Saved entries
- - - -

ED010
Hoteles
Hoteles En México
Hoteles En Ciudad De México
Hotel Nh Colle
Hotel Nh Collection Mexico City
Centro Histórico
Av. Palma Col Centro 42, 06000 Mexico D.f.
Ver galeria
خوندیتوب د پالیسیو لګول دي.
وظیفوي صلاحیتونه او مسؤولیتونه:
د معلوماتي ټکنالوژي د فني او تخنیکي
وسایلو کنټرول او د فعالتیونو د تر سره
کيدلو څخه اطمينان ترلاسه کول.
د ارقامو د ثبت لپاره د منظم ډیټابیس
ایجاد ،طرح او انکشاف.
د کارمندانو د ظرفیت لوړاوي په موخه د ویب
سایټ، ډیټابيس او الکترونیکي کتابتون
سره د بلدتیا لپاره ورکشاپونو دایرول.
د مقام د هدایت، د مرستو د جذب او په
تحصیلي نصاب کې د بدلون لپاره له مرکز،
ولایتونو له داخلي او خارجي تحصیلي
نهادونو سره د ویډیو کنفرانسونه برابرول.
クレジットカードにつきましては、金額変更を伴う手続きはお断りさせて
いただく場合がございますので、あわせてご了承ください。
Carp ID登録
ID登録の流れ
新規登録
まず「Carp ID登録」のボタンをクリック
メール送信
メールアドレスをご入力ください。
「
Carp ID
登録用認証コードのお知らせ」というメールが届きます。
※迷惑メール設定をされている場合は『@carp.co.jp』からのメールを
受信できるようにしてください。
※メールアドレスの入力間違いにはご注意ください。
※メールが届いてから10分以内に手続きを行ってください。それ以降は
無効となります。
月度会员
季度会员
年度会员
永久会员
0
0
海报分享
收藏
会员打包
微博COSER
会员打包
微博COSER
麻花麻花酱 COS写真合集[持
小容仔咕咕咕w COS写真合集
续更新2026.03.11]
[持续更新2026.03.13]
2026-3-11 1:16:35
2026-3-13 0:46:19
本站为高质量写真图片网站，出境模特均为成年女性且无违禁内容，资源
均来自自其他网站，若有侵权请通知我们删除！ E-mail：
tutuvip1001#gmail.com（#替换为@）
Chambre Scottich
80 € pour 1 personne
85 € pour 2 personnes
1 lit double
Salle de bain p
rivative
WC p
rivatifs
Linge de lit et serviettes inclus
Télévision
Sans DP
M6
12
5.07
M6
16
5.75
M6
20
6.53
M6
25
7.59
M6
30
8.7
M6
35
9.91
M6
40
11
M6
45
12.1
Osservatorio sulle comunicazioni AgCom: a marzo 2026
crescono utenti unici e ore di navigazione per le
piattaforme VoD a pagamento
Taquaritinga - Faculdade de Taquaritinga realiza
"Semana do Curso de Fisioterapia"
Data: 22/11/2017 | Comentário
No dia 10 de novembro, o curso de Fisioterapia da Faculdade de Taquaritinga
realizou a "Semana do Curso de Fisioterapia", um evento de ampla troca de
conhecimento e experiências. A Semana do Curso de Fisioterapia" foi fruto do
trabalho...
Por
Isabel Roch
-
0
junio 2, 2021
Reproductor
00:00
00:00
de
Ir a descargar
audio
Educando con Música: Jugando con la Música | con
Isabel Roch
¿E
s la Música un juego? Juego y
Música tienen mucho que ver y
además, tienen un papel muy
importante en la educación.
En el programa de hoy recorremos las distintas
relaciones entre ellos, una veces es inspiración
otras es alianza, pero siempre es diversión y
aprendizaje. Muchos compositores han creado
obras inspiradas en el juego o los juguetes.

- - - -

▶ _PROMPT_:
Using the records above, pull out each line where the word "tienen" occurs.

▶ _RESULT OF THIS EXERCISE_:
Música tienen mucho que ver y
además, tienen un papel muy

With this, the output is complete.